O objetivo da inclusão deste artigo na lei, defende Trindade, foi preservar a vida cotidiana das companhias de instabilidades geradas por eventuais divergências entre sócios. A ideia era isolar disputas "do conselho de administração para cima." Os sócios brigariam judicialmente ou até entrarem em acordo antes da questão chegar na empresa. E os votos e posicionamentos feitos no conselho - os aceitos e os não aceitos - seriam munição para o debate.


Penido disse ao Valor que não há como separar a discussão do 118 do mérito da questão, no caso da Usiminas.

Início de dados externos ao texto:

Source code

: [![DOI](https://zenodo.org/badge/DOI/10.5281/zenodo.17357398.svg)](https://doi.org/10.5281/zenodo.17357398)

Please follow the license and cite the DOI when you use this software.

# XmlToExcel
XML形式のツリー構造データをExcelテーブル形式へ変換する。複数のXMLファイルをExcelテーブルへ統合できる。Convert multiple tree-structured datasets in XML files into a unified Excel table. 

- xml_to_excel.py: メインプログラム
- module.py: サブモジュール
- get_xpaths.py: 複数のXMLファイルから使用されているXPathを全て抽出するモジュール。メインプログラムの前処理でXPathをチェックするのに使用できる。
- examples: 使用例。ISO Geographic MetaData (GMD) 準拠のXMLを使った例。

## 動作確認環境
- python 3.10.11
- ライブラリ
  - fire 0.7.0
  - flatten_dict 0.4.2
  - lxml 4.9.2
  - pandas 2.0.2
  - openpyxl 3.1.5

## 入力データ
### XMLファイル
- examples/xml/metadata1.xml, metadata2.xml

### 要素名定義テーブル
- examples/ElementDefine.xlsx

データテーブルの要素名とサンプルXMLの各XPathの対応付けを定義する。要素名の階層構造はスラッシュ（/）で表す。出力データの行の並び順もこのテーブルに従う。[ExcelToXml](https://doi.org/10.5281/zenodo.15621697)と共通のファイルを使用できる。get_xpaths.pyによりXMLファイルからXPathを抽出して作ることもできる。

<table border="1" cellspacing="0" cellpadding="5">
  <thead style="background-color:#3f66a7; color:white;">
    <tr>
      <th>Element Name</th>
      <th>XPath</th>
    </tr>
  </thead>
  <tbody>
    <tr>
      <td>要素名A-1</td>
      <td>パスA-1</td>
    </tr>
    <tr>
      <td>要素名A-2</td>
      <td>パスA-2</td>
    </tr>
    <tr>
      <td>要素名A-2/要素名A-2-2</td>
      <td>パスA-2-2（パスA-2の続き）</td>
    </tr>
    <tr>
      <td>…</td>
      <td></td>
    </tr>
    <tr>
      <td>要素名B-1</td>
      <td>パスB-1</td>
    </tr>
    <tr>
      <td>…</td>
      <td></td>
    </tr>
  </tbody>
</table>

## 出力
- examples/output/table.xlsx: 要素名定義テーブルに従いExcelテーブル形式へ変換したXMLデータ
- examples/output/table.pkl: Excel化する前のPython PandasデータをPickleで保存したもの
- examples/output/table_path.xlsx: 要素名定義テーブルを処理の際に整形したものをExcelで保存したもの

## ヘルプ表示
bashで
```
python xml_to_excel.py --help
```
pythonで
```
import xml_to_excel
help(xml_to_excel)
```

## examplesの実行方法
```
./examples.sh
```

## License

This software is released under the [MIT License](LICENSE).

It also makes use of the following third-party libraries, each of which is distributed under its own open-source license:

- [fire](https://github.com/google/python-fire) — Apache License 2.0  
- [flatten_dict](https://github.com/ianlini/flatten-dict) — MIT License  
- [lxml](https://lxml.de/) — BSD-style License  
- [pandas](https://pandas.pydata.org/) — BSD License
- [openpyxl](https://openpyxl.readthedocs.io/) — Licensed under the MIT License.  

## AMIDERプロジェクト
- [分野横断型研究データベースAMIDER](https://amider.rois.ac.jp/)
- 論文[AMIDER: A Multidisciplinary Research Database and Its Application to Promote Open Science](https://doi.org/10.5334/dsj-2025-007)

Para ele, os executivos da companhia infringiram a própria lei ao receberem benefícios sem consentimento do conselho de administração - e terem dado sequência a esse comportamento mesmo após questionamentos vindos desde 2012. "O que me dirigiu foi meu dever de diligência", disse Penido.


Assim, ele também pretende afastar qualquer discussão a respeito de um eventual conflito de interesses - por ser, além de presidente do conselho de administração da Usiminas, consultor da Nippon com remuneração adicional fora do colegiado. "Fui eleito por unanimidade em abril, a despeito das discussões internas já existirem". Sua posição na empresa e como consultor, contudo, também deve passar pela análise da CVM. A autarquia exigiu que a empresa desse publicidade aos documentos relacionados à reunião de setembro, que culminou com a troca na presidência. Há muitos trechos tarjados, para evitar a leitura, mas estão lá os pareceres que estão sendo usados na briga.

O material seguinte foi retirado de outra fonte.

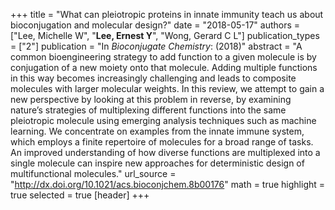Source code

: +++
title = "What can pleiotropic proteins in innate immunity teach us about bioconjugation and molecular design?"
date = "2018-05-17"
authors = ["Lee, Michelle W", "**Lee, Ernest Y**", "Wong, Gerard C L"]
publication_types = ["2"]
publication = "In *Bioconjugate Chemistry*: (2018)"
abstract = "A common bioengineering strategy to add function to a given molecule is by conjugation of a new moiety onto that molecule. Adding multiple functions in this way becomes increasingly challenging and leads to composite molecules with larger molecular weights. In this review, we attempt to gain a new perspective by looking at this problem in reverse, by examining nature’s strategies of multiplexing different functions into the same pleiotropic molecule using emerging analysis techniques such as machine learning. We concentrate on examples from the innate immune system, which employs a finite repertoire of molecules for a broad range of tasks. An improved understanding of how diverse functions are multiplexed into a single molecule can inspire new approaches for deterministic design of multifunctional molecules."
url_source = "http://dx.doi.org/10.1021/acs.bioconjchem.8b00176"
math = true
highlight = true
selected = true
[header]
+++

Do lado da Nippon, Pinheiro Neto Advogados e Luiz Leonardo Cantidiano, também ex-presidente da CVM. Ambos alegam que o cumprimento do 118 não pode se dar em detrimento à lealdade para com a empresa. A favor da Ternium, dois pareceres contratados pela Usiminas - um deles, anterior às auditorias: Alberto de Orleans e Bragança, do Veirano Advogados, e Nelson Eizirik: o 118 deve ser obedecido.


As divergências sobre o tema, contudo, vão muito além dos pareceres do caso específico. Os doutrinadores são divididos. Para nomes como Carlos Eduardo Vergueiro, Haroldo Verçosa e Marcelo Von Adamek falta coerência entre o artigo que legitima acordos de acionistas e o dever de diligência e lealdade à companhia, também previsto em lei.


Já José Luiz Bulhões Pedreira e Alfredo Lamy Filho fazem coro à Eizirik e Modesto Carvalhosa. Os acordos de acionistas devem ser respeitados, pois visam o interesse social e o bem do negócio, alegam.